[Collected data entries]
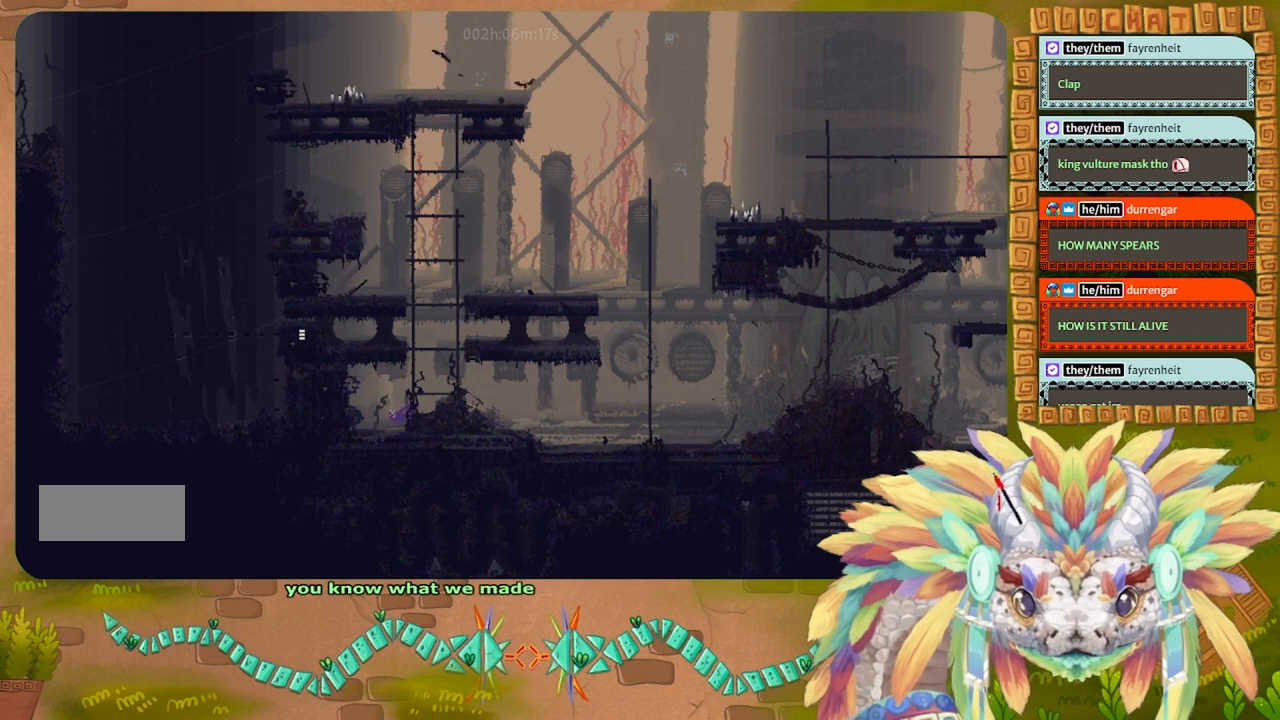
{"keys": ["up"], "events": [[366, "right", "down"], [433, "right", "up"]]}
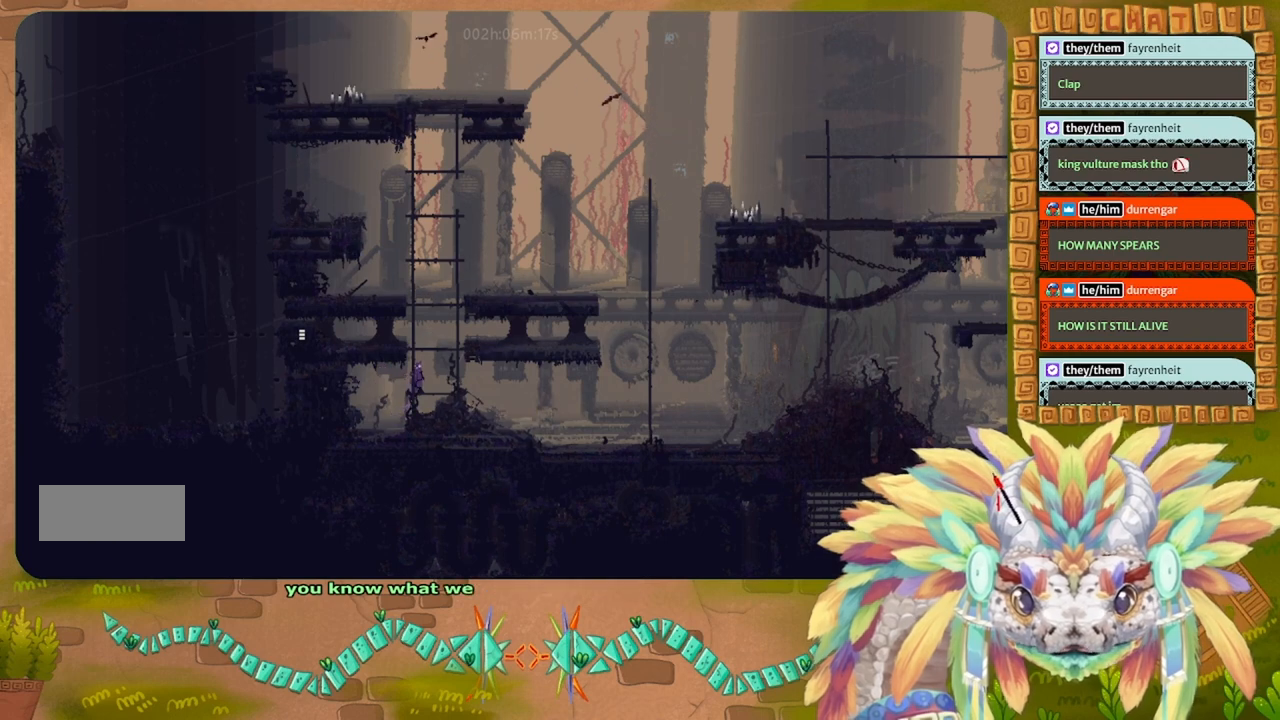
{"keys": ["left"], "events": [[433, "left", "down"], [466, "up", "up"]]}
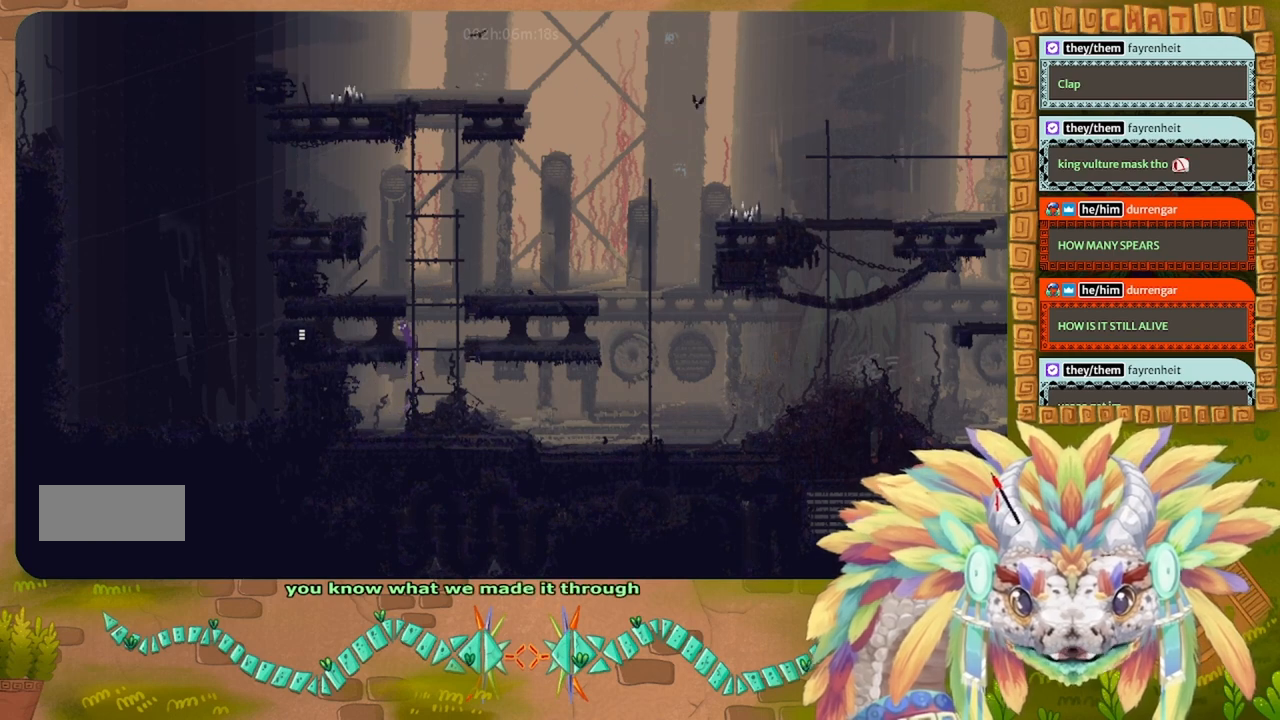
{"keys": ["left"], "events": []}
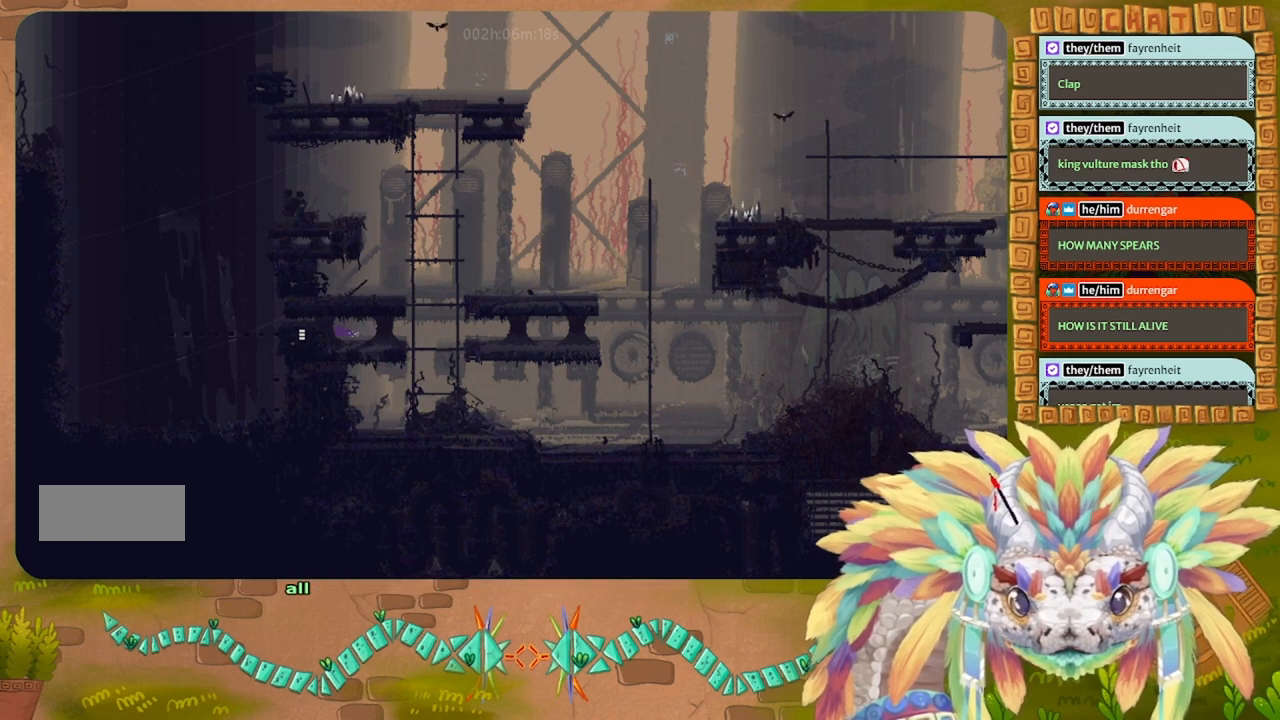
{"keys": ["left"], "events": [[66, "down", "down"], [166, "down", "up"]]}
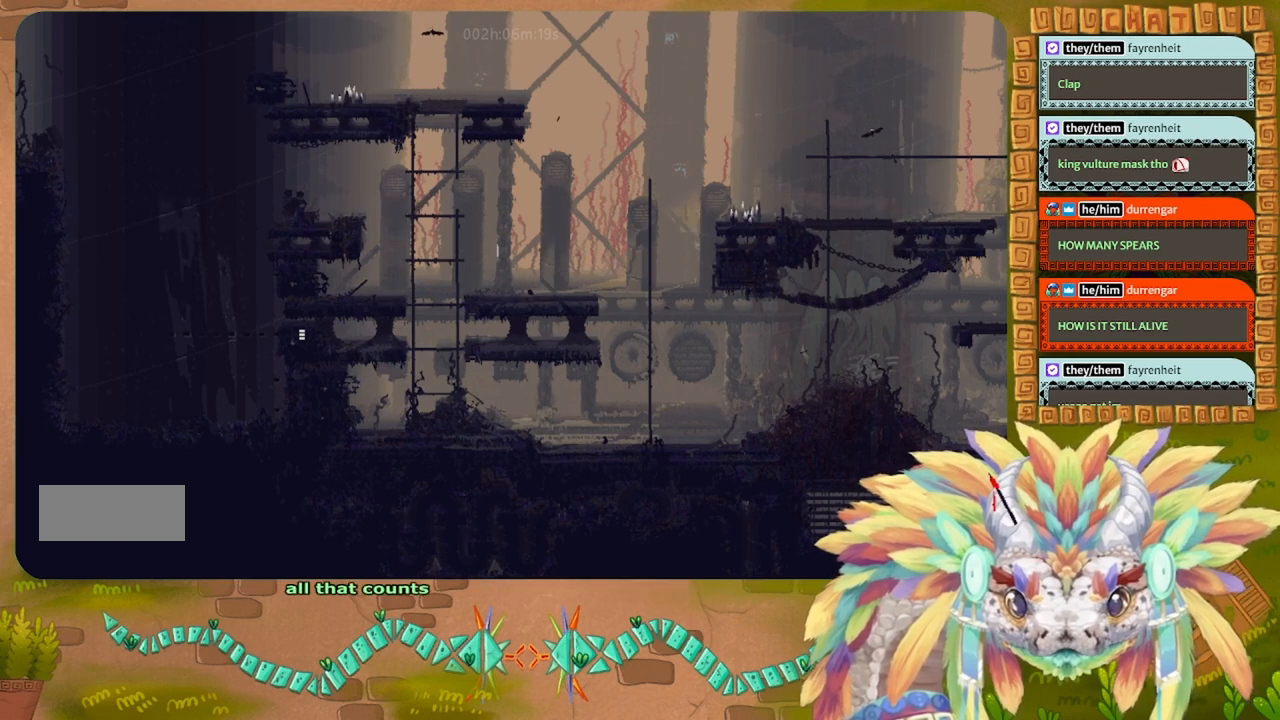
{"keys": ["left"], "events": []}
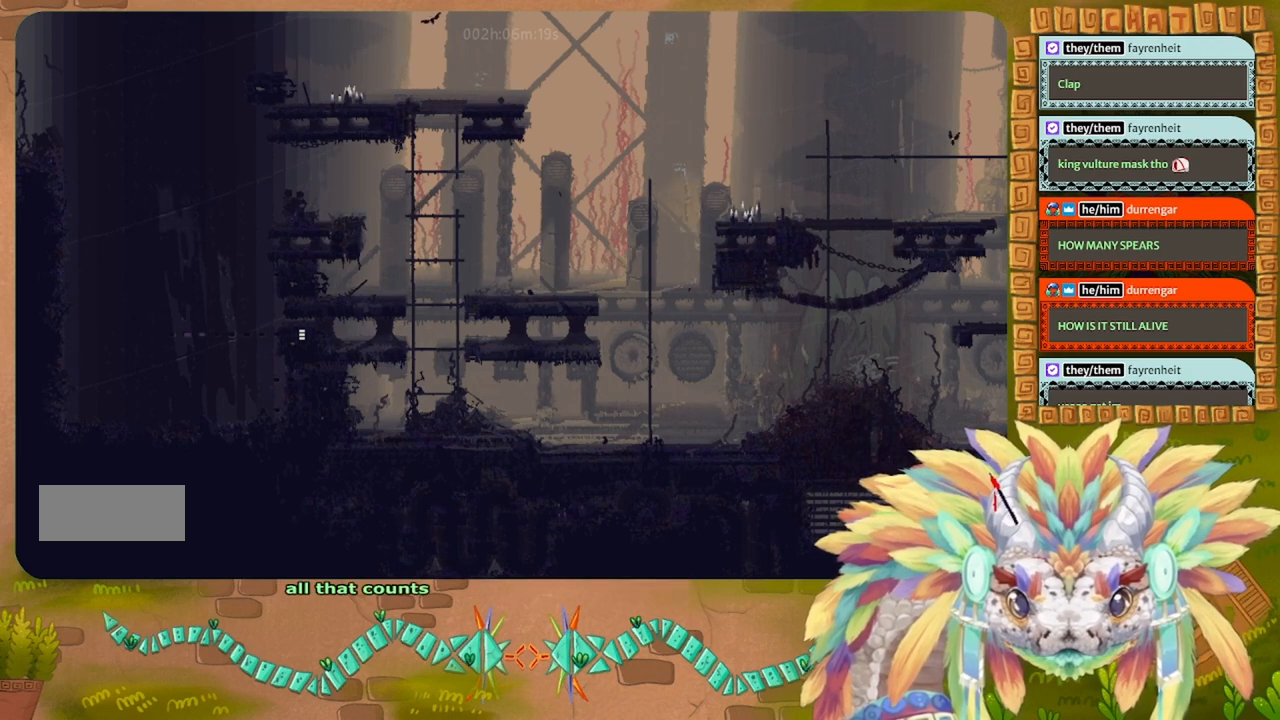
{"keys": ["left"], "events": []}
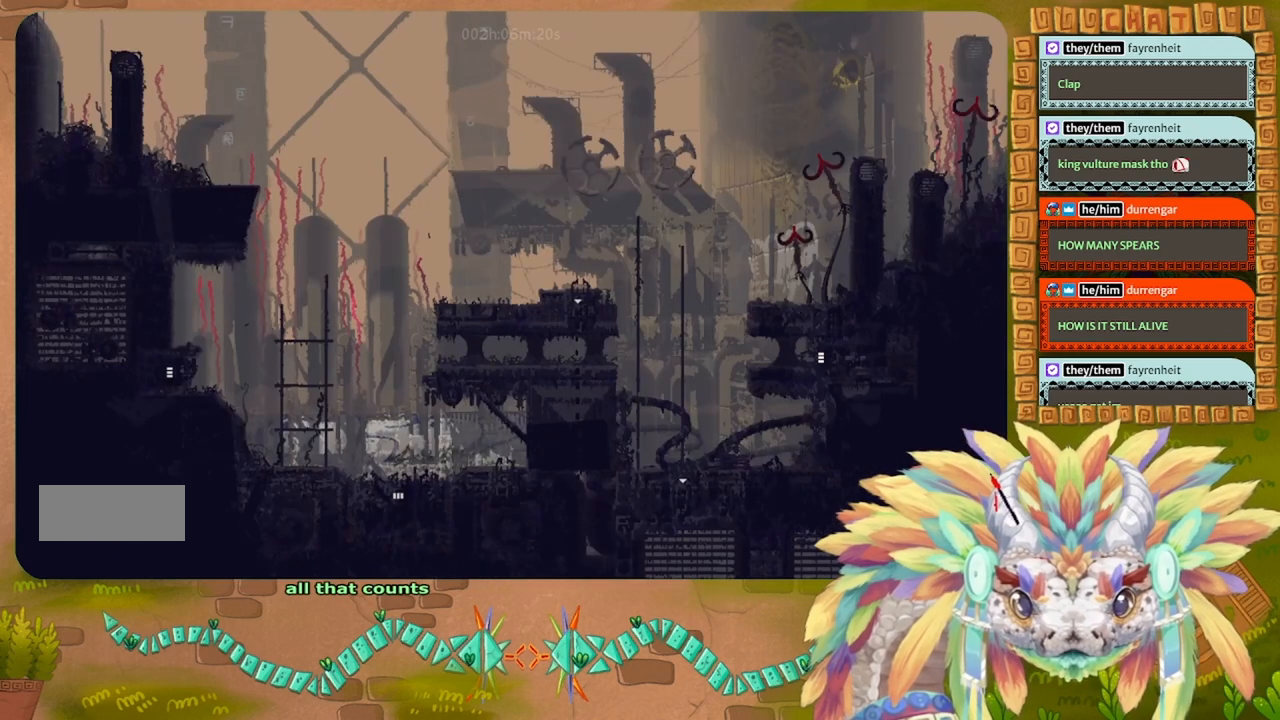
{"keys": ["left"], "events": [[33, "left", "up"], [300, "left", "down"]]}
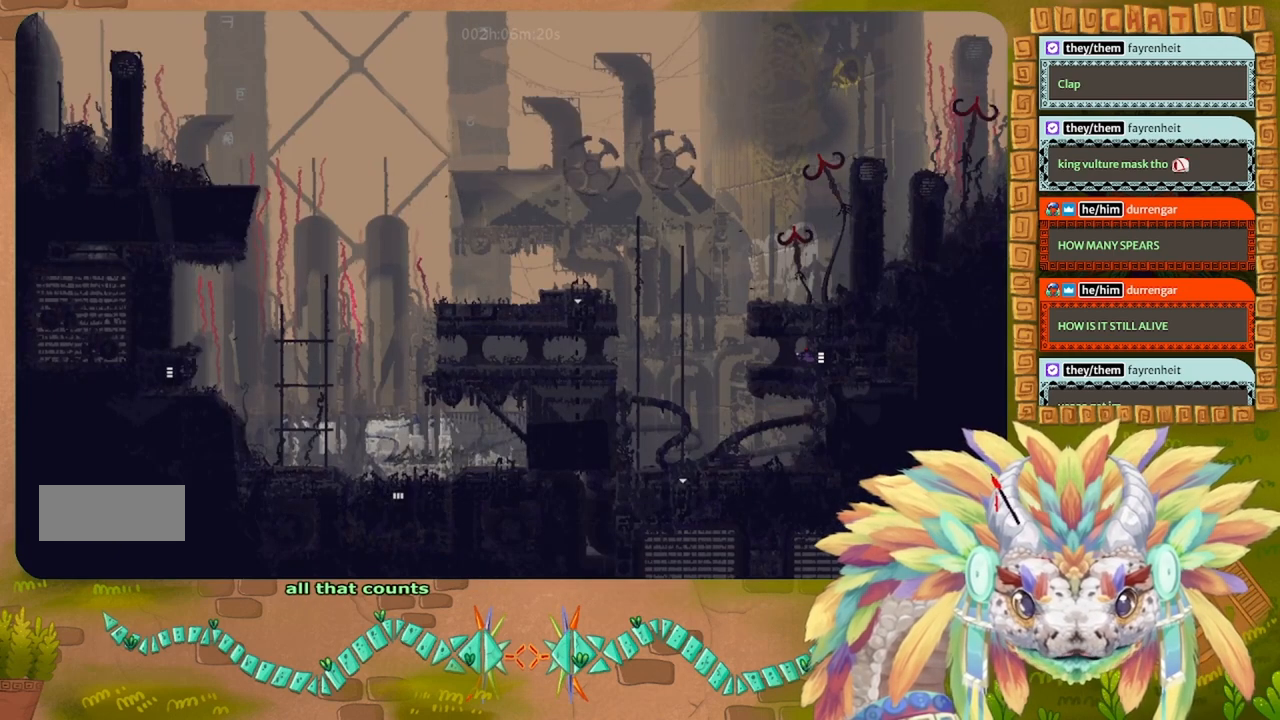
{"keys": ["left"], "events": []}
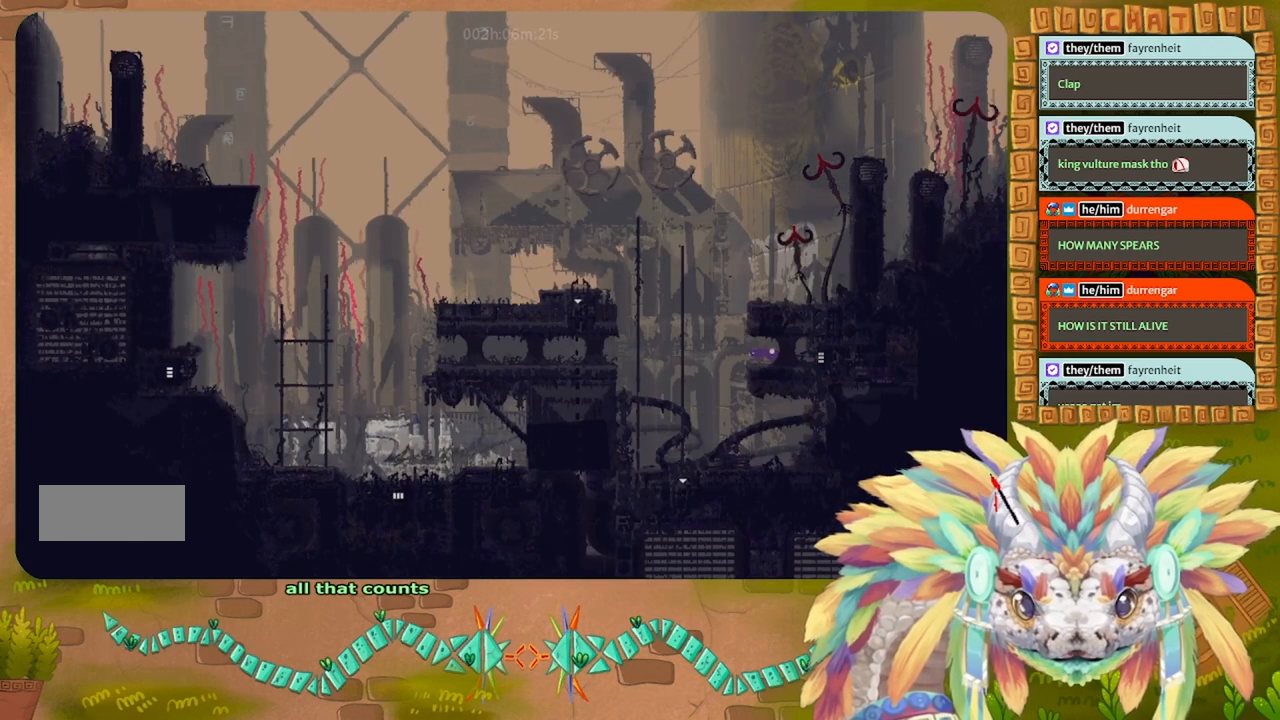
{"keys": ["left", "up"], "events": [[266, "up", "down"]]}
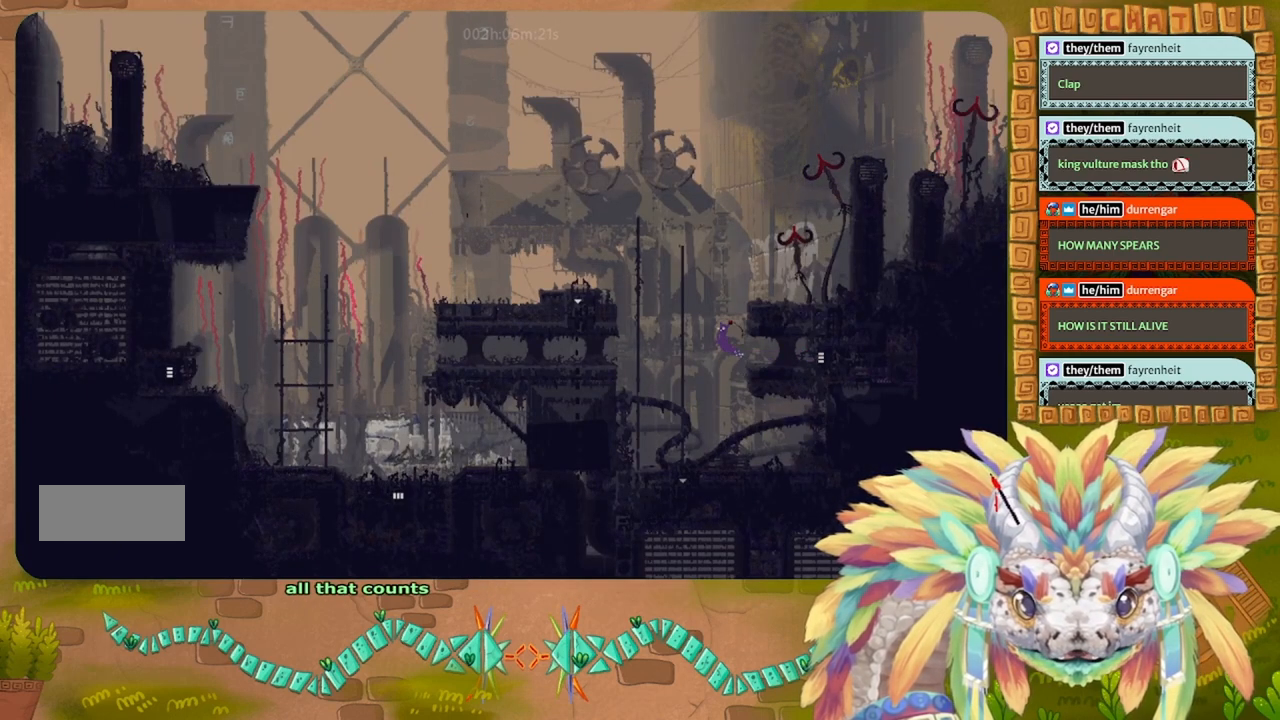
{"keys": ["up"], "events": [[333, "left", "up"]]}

▸ WHAT IS BEING ASKED
Omit the pictures; set down each record exactly.

▸ WRITTEN SOLUTION
{"keys": ["up"], "events": [[366, "right", "down"], [433, "right", "up"]]}
{"keys": ["left"], "events": [[433, "left", "down"], [466, "up", "up"]]}
{"keys": ["left"], "events": []}
{"keys": ["left"], "events": [[66, "down", "down"], [166, "down", "up"]]}
{"keys": ["left"], "events": []}
{"keys": ["left"], "events": []}
{"keys": ["left"], "events": [[33, "left", "up"], [300, "left", "down"]]}
{"keys": ["left"], "events": []}
{"keys": ["left", "up"], "events": [[266, "up", "down"]]}
{"keys": ["up"], "events": [[333, "left", "up"]]}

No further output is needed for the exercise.